It’s feels like an age since I blogged even though it’s less than a week, but so much seems to have happened. I haven’t had a busy week in fact it’s probably been a rather lazy one, I’ve tried to self care a great deal as I realised things were going array.
It’s really hard to juggle the demands and needs of life sometimes, recently I had attended a major sporting event here in the UK which took up a few days and entailed long journeys to and from Scotland. Don’t get me wrong I had a great time, but it was exhausting and it pushed me a great deal.
I wasn’t in the quiet countryside that I’m now used to, instead I was in a very busy cosmopolitan city which was extremely noisy. I was attending sports venues with large crowds and lots of activity and whilst I was enjoying myself, there were parts of me that clearly felt uncomfortable.
By the end of the event I came home and was literally exhausted, this didn’t set me up well for therapy and I arrived with feelings of anxiety overwhelming me. I had that overwhelming feeling and tearfulness that seems to be a part of me currently, this is really not normal before therapy so it bothered me a bit. I realised that in my excitement and busyness I hadn’t given much time to my alters and that was probably not helping how I felt. Juggling is a skill you need as someone with D.I.D, it’s like trying to organise a family with competing demands, wants and needs. The only difference now is instead of an actual family made up of separate people, there is just one body and my internal family of parts.
In therapy we discussed the reality that I’m still trying to control my sessions and which of me is there and I’m still in denial, denial of them, of my emotions and of my pain. In order to help with this I was set homework and I was keen to try and do this exercise, I really invested a lot of hope in it and perhaps that was part of my downfall.
The following day when I attempted the piece of homework my psychologist had given me things didn’t go to plan, I’m not quite sure what I was expecting but it wasn’t what I got. I ended up confused and distressed and most of all I knew I had potentially damaged the relationship with my alters.
I’m not sure what I need to make me truly accept I have Dissociative Identity Disorder, that the alters are something that hold my memories. But at one point on Tuesday I felt like I needed a huge concrete wall to hit me full on in my face, and loud sirens shouting ‘wake up these are real’. I needed something to help me stop doubting, doubting what I know logically to be true and yet seem so set on trying to continually convince myself of the opposite.

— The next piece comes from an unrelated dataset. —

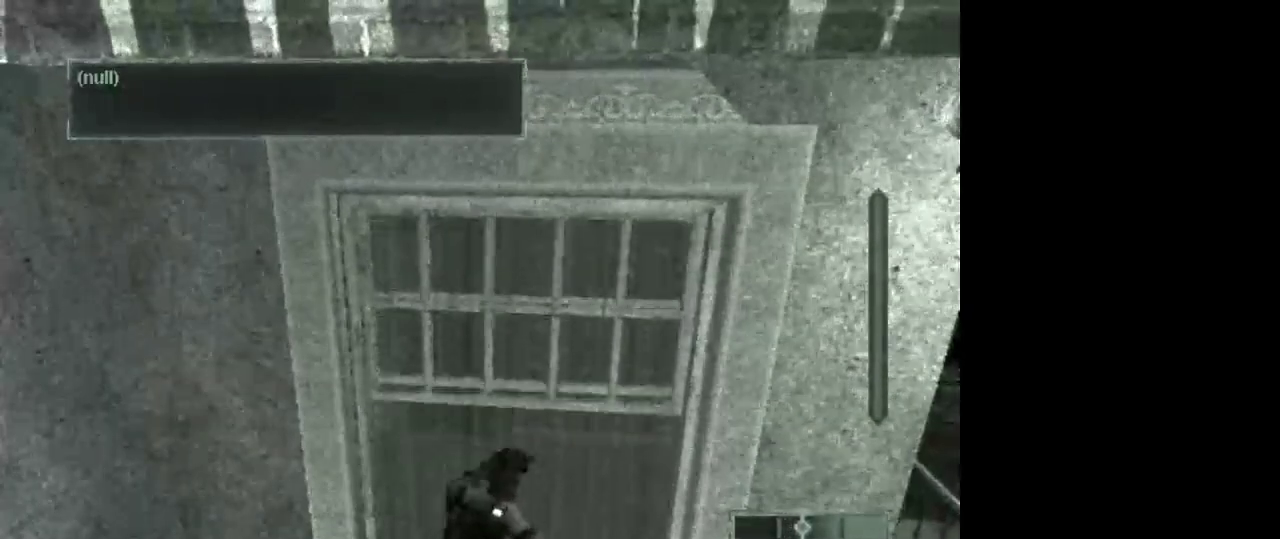
{"keys": [], "mouse": [], "events": []}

On Tuesday and the days that have followed I have seriously thought I wasn’t ever going to cope with this, that I’d never be able to not doubt my reality. That I’d never be able to just accept who I am, me and my parts of me.
Worst of all I have seriously thought that therapy wasn’t going to work, I have thought that my psychologist wouldn’t want to work with me. You name it I have thought it this week, so much confusion, doubt and concern. It’s as if a part of me is trying to undermine my sessions, undermine the good that has gone before and yet I don’t fully understand why.
I have spent lots of efforts trying to rebuild the damage I caused with my alters, I am grateful that my teen and I have communicated using the ideomotor signals which we have found helpful. These do work and yet at times I still doubt them, which I think frustrates me as much as my teen part.
Yet now as therapy draws near once again I’m nervous and anxious, how silly is that – I mean I emailed my psychologist the other day and he has told me not to worry. But worry I do, I think partly because I have read and re read the email I sent him and I guess I was angry and exasperated when I wrote him. The language I used in my email was blunt, contained rude words and demonstrates I guess that I felt pretty frustrated when I wrote him. I don’t think I’d have sent that kind of email I mean it not how I normally write, but I know did, I can’t say it was an alter because I know it was my thoughts I wrote down and my feelings that jump from the words.
I guess for once in my life I have allowed my feelings to be shared, to be seen and that is unusual for me. Whenever before I have shown my feelings be that anger or hurt it’s tended to get me in trouble, at times big trouble. Medical professionals especially find emotions difficult, they see an act and they react, rather than think what caused the initial action. It’s led to some really complicated and difficult periods of conflict and of pain, reactions are not always patient led they are punitive and harsh.
Maybe that’s part of the reason I’m anxious about my session tomorrow, maybe I’m worried about any reaction to the outburst of emotions in my email. I doubt I will sleep tonight I’ll probably be replaying in my head all the possible consequences for that lapse in my rigid iron wall that shuts all my feelings deep within to prevent reactions. I know tomorrow is going to be a long day as I wait for my therapy session, I can’t even imagine what state I’ll be in by the time I get there. Hopefully at least I will get there and I won’t bail out of going, believe me that thought has crossed my mind once or twice already.